Starting at the line below that contains "9: (308, 156)" and ending at the line that contains "56: (299, 146)", retype each line exactly as it stands, but omit the pictures.

Stored data entries:

- - -

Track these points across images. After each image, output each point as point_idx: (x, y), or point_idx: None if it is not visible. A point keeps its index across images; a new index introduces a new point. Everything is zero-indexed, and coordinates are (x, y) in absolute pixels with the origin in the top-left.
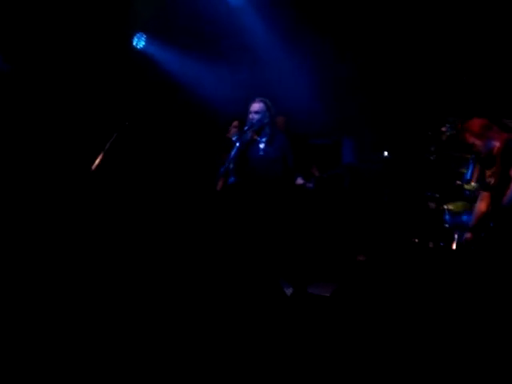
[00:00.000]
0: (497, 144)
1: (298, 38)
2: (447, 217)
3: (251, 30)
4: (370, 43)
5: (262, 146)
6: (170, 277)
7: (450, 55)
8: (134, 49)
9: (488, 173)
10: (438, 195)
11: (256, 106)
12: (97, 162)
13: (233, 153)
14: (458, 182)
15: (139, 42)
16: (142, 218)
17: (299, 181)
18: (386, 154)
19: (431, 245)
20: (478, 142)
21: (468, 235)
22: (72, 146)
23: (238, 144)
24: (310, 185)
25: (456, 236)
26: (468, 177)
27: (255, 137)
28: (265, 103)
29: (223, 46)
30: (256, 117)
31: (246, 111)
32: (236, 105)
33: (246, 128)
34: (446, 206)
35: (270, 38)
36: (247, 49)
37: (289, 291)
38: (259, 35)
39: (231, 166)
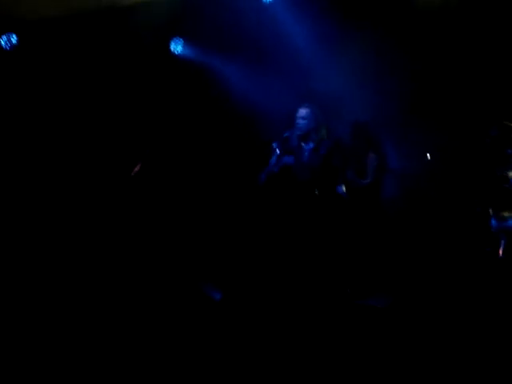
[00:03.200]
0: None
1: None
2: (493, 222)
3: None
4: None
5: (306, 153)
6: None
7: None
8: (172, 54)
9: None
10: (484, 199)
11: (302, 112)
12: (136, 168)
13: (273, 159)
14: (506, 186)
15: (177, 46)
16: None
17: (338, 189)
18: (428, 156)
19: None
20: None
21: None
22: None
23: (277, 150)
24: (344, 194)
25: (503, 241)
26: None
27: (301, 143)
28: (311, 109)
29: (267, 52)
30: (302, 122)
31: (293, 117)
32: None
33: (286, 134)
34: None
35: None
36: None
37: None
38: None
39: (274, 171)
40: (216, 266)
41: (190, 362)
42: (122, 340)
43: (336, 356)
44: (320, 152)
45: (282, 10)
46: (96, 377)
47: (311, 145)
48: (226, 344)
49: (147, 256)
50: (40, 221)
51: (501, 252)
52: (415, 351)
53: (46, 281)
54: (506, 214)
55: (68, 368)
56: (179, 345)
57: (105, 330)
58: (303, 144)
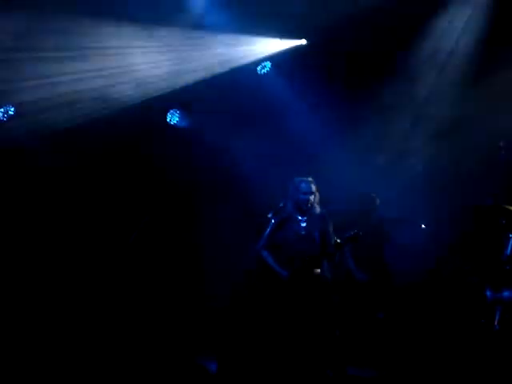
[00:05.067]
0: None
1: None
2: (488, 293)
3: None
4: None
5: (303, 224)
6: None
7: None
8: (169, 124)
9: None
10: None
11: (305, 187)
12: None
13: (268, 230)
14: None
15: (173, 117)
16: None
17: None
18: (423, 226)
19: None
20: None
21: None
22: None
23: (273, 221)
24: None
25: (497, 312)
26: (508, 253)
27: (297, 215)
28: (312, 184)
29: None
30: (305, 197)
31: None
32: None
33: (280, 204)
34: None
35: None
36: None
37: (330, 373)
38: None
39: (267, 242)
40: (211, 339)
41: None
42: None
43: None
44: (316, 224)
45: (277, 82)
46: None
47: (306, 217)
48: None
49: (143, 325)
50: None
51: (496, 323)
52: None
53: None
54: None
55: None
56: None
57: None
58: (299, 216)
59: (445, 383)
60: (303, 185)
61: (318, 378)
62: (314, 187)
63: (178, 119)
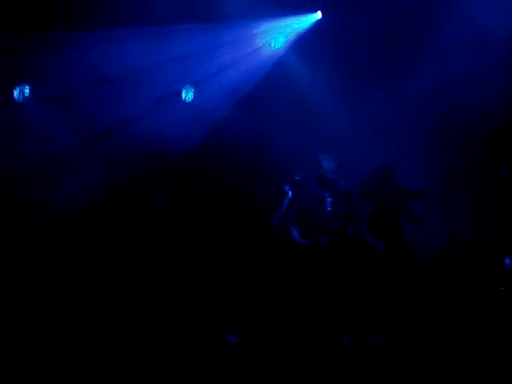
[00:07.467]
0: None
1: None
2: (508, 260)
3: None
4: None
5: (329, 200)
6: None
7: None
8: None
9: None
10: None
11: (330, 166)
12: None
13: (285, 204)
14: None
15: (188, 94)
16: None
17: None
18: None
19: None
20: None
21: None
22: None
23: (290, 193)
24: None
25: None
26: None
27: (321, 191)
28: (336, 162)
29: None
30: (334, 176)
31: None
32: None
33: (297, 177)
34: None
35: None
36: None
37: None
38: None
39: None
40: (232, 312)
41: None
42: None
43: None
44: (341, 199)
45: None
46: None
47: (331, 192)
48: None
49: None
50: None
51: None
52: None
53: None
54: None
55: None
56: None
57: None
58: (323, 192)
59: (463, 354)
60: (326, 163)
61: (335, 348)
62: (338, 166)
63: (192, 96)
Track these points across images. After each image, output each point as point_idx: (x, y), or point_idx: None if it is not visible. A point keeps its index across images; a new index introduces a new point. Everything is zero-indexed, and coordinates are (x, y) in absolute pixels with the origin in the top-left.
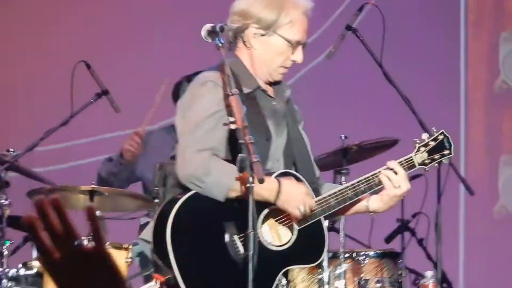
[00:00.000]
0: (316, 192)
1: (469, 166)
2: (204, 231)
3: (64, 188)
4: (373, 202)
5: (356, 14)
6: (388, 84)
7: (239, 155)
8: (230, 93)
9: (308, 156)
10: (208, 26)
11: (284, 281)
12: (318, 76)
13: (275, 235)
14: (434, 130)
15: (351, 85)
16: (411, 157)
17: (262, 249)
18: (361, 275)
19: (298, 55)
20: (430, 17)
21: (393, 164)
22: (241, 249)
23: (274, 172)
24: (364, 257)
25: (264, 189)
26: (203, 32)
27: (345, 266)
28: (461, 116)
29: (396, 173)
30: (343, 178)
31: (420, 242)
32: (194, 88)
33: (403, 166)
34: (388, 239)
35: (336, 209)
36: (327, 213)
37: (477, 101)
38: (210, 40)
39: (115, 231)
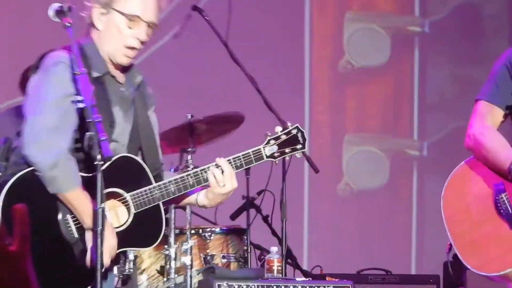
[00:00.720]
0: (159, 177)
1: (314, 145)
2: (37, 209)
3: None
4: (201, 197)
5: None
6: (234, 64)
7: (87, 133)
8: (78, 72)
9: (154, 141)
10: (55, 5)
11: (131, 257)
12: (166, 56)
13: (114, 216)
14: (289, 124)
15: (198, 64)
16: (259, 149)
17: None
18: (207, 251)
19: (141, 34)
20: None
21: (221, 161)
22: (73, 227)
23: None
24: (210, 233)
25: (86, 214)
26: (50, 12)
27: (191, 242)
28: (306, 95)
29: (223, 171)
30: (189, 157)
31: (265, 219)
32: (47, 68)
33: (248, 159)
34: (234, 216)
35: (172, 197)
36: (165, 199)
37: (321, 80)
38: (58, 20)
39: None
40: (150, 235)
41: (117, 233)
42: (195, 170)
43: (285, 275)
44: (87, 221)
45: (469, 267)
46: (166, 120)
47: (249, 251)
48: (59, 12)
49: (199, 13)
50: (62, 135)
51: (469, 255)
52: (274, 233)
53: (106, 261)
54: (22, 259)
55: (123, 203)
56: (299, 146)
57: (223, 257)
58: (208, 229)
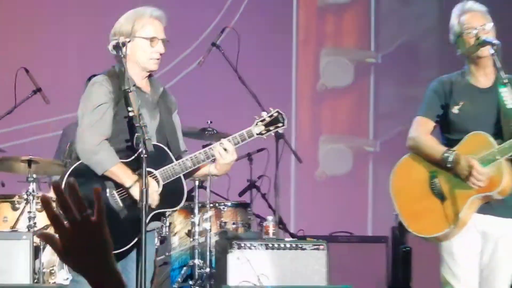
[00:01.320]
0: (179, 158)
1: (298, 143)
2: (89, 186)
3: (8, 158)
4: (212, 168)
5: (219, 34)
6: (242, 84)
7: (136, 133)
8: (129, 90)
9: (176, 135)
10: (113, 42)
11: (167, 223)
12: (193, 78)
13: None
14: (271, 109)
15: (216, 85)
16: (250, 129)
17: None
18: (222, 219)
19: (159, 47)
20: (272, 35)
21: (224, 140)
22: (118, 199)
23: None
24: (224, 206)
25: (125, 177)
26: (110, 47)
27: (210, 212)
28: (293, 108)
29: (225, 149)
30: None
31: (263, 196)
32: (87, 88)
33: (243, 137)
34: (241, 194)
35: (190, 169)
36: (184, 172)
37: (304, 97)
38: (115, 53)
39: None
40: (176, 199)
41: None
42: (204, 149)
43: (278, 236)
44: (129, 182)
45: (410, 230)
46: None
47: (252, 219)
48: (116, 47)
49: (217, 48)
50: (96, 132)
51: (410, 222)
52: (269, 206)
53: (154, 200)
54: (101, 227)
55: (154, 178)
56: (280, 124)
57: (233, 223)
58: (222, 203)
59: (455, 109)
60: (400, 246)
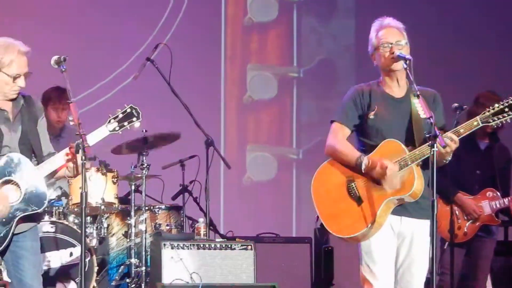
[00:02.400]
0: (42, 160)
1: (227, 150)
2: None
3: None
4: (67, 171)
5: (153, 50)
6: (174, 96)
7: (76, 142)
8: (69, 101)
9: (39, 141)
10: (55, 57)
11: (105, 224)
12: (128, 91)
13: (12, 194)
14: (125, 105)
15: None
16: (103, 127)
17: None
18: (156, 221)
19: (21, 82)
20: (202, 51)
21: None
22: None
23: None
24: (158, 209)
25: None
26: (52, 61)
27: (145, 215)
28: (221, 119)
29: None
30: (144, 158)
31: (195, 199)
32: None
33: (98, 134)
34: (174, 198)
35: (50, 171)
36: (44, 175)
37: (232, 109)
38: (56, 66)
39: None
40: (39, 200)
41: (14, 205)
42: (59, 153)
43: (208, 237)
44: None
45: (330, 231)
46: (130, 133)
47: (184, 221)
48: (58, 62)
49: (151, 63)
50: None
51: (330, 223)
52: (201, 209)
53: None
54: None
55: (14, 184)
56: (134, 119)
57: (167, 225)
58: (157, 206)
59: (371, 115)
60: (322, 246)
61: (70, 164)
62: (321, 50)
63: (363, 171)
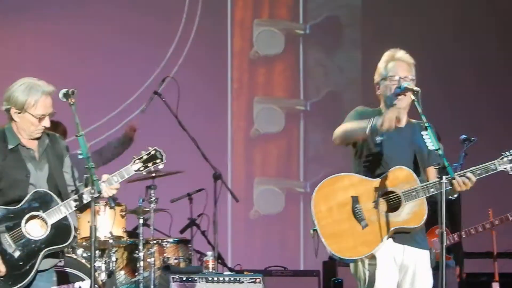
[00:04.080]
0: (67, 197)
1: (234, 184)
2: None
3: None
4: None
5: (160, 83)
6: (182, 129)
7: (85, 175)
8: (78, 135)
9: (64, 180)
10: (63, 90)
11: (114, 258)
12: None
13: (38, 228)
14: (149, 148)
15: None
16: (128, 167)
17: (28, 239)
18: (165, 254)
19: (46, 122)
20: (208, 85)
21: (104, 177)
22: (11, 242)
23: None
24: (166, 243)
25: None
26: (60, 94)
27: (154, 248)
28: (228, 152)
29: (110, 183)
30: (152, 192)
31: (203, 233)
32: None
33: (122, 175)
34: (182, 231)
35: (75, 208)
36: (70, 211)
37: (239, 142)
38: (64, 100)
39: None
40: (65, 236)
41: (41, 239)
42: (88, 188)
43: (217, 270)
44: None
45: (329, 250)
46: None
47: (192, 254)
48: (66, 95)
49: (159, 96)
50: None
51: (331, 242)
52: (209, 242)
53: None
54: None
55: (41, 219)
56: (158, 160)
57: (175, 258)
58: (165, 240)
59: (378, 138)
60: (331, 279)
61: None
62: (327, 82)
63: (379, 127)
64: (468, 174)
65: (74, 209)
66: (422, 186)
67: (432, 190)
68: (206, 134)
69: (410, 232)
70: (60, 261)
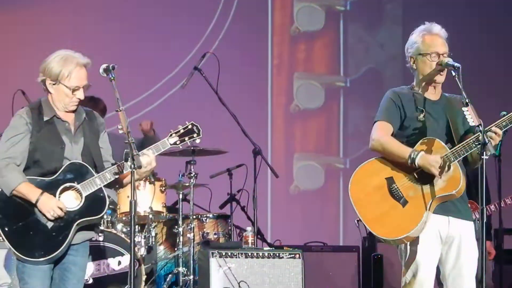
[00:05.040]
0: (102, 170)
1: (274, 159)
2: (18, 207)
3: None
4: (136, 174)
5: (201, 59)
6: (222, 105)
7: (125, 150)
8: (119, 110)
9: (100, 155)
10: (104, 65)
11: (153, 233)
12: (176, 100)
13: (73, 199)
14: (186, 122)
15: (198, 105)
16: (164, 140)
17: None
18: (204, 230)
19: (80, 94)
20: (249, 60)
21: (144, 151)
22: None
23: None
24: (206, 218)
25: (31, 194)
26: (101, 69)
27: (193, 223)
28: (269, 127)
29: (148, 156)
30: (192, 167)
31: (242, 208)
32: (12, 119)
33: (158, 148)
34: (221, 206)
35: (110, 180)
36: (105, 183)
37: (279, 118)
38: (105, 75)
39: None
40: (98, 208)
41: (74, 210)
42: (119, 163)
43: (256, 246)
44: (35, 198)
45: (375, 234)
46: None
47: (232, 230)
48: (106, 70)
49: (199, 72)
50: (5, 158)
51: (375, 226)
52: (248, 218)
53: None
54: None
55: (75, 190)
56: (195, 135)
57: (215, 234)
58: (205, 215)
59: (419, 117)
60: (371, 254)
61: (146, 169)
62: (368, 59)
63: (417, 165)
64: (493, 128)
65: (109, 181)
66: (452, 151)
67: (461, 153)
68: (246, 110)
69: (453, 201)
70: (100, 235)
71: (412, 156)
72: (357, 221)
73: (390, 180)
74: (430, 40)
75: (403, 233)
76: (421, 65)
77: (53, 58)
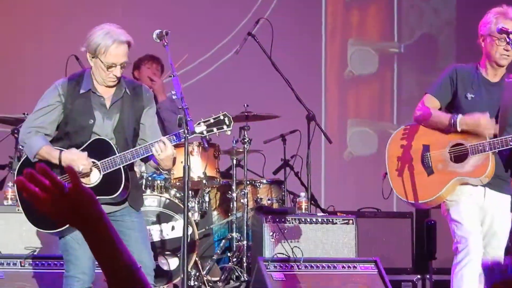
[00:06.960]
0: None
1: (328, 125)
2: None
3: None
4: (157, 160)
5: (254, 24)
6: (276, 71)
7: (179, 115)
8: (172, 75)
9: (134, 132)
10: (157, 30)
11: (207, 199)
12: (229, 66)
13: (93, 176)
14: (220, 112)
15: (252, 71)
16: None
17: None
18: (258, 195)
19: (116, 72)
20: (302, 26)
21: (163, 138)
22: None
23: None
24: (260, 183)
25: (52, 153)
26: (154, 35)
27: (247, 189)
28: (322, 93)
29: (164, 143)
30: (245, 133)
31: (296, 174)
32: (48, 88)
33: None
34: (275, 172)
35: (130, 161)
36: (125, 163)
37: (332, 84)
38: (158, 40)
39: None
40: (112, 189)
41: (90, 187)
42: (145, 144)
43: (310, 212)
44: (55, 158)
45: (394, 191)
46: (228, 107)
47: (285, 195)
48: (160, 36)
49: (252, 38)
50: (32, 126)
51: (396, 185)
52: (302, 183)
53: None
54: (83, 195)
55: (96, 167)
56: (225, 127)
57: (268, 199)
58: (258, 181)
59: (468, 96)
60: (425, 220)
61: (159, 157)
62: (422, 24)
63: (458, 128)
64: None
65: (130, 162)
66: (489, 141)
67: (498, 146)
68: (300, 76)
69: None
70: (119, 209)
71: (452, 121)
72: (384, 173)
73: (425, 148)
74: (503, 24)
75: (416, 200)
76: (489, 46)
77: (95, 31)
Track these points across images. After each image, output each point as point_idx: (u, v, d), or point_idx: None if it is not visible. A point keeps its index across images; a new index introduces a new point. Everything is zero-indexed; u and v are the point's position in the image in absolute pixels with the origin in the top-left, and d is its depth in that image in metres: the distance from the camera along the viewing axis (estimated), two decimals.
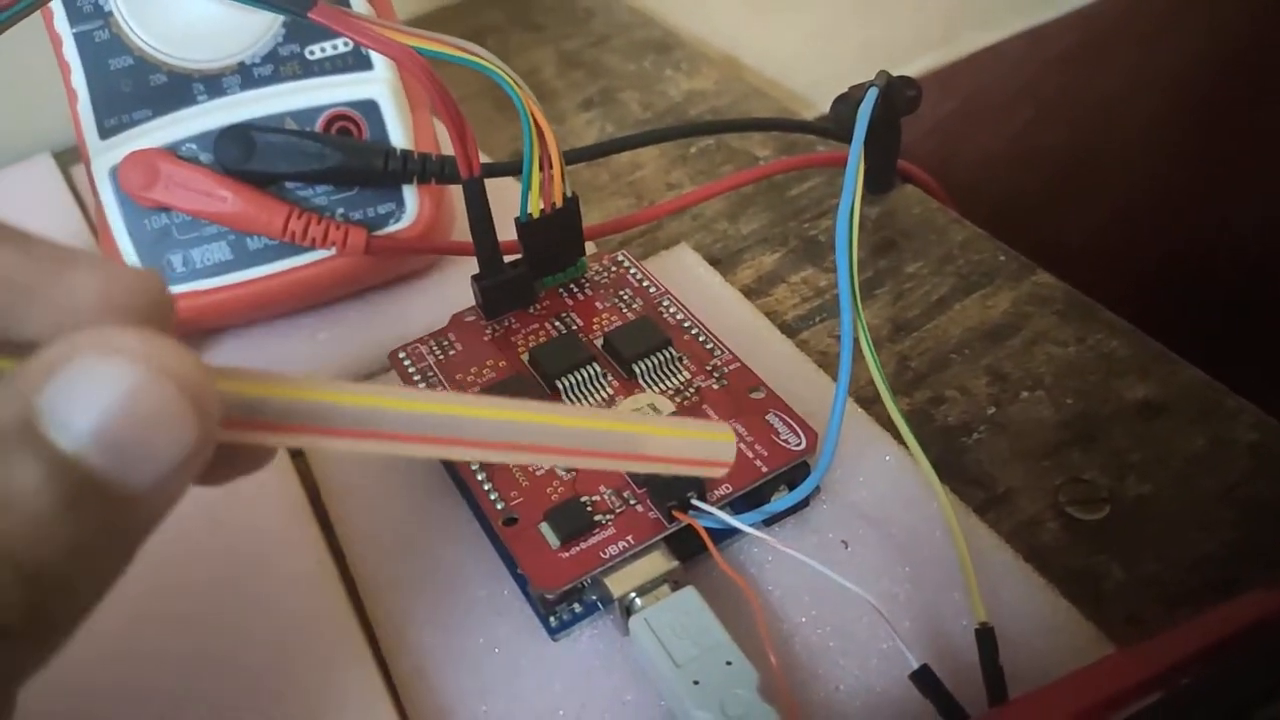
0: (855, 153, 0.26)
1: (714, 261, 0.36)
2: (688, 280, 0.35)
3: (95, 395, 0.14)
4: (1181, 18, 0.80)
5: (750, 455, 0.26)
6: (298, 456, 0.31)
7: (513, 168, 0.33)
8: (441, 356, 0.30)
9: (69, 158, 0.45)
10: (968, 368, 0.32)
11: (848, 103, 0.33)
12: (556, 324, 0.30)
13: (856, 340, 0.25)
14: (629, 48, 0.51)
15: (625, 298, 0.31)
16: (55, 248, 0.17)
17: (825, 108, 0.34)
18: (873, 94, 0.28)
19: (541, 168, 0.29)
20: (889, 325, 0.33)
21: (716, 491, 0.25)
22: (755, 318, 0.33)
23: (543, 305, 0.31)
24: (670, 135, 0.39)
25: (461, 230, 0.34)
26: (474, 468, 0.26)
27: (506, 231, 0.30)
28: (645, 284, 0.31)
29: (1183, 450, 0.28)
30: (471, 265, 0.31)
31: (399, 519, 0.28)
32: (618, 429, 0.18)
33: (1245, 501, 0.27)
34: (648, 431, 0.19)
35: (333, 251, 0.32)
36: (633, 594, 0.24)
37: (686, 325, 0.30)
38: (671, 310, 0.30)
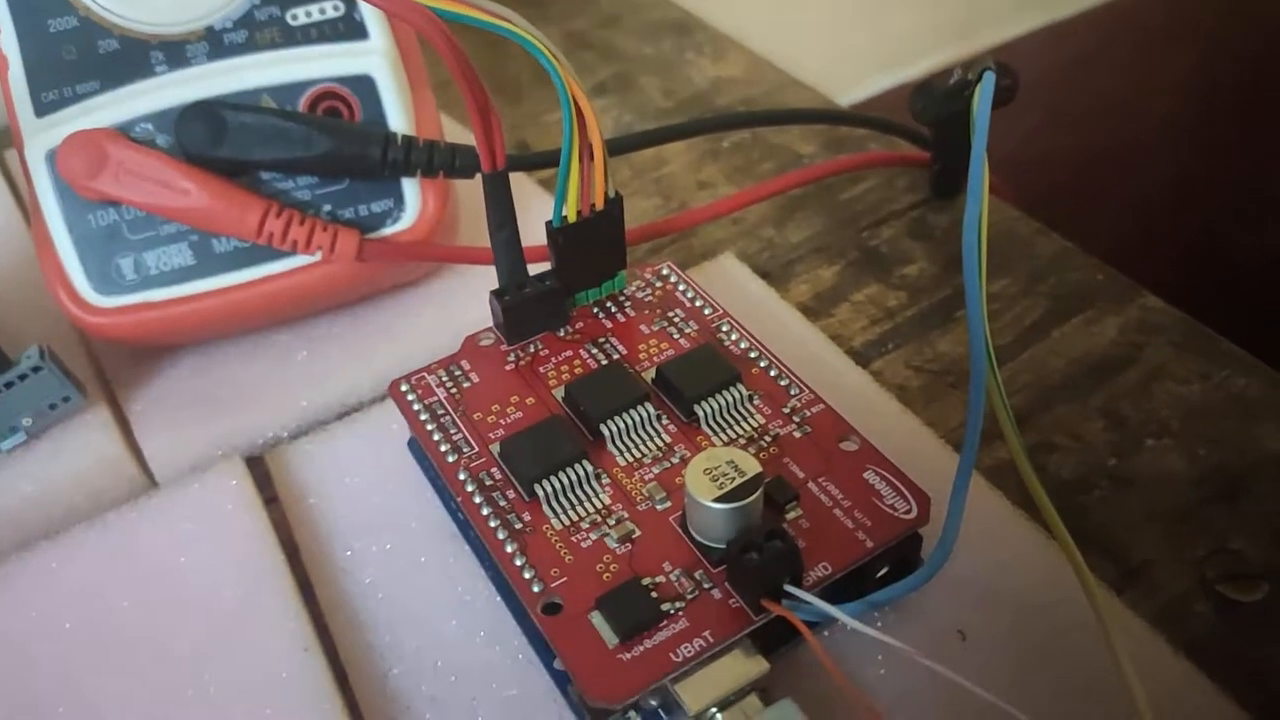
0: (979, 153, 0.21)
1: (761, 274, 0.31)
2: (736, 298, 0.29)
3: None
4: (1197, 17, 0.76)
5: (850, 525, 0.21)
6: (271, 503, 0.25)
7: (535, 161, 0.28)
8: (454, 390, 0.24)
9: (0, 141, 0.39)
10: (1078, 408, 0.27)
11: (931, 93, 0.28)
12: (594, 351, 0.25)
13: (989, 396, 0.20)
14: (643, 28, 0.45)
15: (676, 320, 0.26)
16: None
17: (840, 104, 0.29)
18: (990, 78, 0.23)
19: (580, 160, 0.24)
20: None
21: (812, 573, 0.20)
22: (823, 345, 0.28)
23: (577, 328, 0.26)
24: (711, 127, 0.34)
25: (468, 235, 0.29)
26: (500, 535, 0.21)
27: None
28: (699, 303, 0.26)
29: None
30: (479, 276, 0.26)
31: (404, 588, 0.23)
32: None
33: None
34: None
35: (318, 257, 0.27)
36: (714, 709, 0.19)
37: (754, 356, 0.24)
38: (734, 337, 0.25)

- - -

Result of this task:
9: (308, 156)
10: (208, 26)
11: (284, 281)
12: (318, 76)
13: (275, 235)
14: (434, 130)
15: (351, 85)
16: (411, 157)
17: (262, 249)
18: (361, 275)
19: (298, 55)
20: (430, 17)
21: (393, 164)
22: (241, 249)
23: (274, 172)
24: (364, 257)
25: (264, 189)
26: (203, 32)
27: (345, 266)
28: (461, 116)
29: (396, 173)
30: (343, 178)
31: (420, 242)
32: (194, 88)
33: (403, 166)
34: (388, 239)
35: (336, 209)
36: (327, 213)
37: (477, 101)
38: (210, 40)
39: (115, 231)
[00:00.720]
0: (159, 177)
1: (314, 145)
2: (37, 209)
3: None
4: (201, 197)
5: None
6: (234, 64)
7: (87, 133)
8: (78, 72)
9: (154, 141)
10: (55, 5)
11: (131, 257)
12: (166, 56)
13: (114, 216)
14: (289, 124)
15: (198, 64)
16: (259, 149)
17: None
18: (207, 251)
19: (141, 34)
20: None
21: (221, 161)
22: (73, 227)
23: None
24: (210, 233)
25: (86, 214)
26: (50, 12)
27: (191, 242)
28: (306, 95)
29: (223, 171)
30: (189, 157)
31: (265, 219)
32: (47, 68)
33: (248, 159)
34: (234, 216)
35: (172, 197)
36: (165, 199)
37: (321, 80)
38: (58, 20)
39: None
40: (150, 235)
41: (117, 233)
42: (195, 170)
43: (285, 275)
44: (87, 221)
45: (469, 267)
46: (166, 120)
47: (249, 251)
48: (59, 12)
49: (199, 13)
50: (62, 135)
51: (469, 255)
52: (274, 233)
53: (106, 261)
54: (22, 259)
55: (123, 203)
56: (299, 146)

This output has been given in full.